Eligible patients with UC who had ileal pouch-anal anastomosis (IPAA) surgery were stratified based upon pre-surgical anti-TNF exposure into controls (none) or IFX (stratified by timing of last dose pre-operatively: ≤14, 15–30, 31–180, or >180 days). When possible, IFX levels and antibodies were obtained. Primary study endpoints included pelvic abscess and pouch leaks.

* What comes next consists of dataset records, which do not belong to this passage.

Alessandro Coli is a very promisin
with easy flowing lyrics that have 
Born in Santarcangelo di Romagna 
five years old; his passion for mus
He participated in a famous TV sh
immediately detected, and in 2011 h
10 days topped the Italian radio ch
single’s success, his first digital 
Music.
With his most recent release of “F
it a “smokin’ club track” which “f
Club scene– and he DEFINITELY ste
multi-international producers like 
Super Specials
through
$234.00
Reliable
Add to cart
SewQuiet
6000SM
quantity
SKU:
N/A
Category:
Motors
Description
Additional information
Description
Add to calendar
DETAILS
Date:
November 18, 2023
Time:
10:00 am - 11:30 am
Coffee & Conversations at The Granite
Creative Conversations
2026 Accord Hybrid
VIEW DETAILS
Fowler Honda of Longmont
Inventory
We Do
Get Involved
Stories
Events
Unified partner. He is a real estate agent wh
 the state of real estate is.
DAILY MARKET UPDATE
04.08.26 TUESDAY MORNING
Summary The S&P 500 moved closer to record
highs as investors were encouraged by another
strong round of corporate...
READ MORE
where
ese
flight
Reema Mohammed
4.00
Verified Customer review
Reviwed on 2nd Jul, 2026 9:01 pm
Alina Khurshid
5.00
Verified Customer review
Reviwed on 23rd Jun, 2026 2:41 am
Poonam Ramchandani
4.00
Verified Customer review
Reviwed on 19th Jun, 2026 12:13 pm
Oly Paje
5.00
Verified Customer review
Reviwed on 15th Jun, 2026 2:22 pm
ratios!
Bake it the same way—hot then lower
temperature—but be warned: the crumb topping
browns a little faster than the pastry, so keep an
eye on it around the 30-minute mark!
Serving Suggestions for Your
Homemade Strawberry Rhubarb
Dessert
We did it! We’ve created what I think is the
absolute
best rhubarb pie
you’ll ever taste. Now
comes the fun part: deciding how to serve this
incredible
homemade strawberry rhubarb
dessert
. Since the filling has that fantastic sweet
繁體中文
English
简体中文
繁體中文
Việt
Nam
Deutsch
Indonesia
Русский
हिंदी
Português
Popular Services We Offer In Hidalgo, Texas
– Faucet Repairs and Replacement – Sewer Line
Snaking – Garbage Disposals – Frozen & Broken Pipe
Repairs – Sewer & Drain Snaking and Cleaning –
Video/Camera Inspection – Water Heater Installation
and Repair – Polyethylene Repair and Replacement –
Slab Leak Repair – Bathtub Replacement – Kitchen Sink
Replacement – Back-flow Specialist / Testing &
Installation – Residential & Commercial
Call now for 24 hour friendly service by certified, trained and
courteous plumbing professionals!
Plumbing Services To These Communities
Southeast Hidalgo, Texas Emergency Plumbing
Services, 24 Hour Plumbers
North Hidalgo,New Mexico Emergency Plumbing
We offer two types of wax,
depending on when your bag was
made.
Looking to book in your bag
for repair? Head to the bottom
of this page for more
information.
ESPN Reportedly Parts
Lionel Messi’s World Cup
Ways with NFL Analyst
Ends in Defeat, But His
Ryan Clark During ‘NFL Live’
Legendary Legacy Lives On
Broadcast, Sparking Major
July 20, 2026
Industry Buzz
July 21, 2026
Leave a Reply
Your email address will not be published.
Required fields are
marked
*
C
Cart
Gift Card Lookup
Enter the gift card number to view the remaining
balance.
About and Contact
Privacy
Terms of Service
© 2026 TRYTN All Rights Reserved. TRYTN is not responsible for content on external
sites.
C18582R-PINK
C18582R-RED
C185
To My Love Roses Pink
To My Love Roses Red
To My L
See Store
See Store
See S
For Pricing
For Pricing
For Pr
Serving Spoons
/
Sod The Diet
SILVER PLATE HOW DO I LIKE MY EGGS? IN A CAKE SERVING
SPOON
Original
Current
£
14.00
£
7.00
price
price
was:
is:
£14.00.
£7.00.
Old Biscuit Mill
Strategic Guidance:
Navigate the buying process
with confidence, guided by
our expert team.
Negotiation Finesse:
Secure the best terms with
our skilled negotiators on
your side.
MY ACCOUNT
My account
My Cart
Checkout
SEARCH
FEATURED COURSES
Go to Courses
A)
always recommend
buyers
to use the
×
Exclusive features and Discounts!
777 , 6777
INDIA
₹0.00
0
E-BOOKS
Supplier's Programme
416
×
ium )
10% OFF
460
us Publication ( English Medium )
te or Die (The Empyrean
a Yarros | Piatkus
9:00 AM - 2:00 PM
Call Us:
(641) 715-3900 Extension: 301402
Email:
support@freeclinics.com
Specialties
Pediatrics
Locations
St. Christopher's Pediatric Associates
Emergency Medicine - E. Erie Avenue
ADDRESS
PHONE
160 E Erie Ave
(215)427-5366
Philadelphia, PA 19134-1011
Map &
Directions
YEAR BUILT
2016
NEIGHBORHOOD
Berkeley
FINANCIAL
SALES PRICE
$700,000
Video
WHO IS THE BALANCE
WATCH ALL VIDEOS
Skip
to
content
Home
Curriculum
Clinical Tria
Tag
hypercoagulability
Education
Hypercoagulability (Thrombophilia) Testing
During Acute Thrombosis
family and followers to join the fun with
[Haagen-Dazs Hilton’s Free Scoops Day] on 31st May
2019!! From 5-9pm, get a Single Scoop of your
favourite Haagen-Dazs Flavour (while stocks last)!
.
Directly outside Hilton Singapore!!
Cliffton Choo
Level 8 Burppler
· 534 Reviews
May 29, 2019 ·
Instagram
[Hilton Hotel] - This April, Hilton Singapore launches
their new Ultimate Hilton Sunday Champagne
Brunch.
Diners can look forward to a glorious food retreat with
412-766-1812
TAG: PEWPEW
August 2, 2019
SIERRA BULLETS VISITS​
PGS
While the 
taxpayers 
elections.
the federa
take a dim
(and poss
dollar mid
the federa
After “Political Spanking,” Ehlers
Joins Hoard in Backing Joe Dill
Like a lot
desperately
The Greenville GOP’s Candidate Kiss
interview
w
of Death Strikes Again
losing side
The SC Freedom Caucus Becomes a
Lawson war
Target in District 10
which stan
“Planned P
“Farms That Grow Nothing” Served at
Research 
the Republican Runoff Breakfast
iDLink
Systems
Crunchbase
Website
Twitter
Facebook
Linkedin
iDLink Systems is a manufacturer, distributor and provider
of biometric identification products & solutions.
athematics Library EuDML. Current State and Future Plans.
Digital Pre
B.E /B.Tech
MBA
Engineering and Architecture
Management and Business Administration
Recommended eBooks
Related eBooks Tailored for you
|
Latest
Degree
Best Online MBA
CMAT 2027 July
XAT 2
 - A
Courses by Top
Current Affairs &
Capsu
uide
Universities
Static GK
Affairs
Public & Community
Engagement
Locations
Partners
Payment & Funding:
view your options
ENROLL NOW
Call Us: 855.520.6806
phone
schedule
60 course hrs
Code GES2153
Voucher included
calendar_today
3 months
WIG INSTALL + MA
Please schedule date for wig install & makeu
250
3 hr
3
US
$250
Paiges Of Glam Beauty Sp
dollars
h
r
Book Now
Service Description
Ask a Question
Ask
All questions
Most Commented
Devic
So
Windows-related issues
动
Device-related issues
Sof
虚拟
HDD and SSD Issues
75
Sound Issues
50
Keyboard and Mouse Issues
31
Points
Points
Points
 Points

The IFX (n=196) and control (n=562) groups had similar rates for abscesses and infections (19.9% vs. 17.1%, P=0.36 and 14.8% vs. 14.1%, P=0.74, respectively) and leaks (3.2% vs. 11.7%, P=0.44). Having >4 IFX infusions in the pre-operative 180 days did not increase rates versus the controls. For the four groups classified by the timing of the last dose of IFX, there were no significant differences relative to controls in patients who underwent a 2-stage IPAA.

Details

George et al.
Study Design: Retrospective observational cohort study
Funding: NIH, Rheumatology Research Foundation Scientist Development Aware, VA Clinical Science Research & Career Development Award
Allocation: n/a
Setting: US Medicare database
Level of Evidence: 2b (Oxford Levels of Evidence)
 
Zittan et al.
Study Design: Retrospective observational cohort study
Funding: Prometheus Laboratories for IFX testing; Gale and Graham Wright Research Chair
Allocation: n/a
Setting: Single centre in Toronto, ON
Level of Evidence: 2b (Oxford Levels of Evidence)

The summary and conclusion in this issue of E-mentoring in IBD pertains to the manuscript(s) being reviewed, and should be considered in the context of what is already known surrounding the topic and incorporated into practice as deemed appropriate by the individual learner.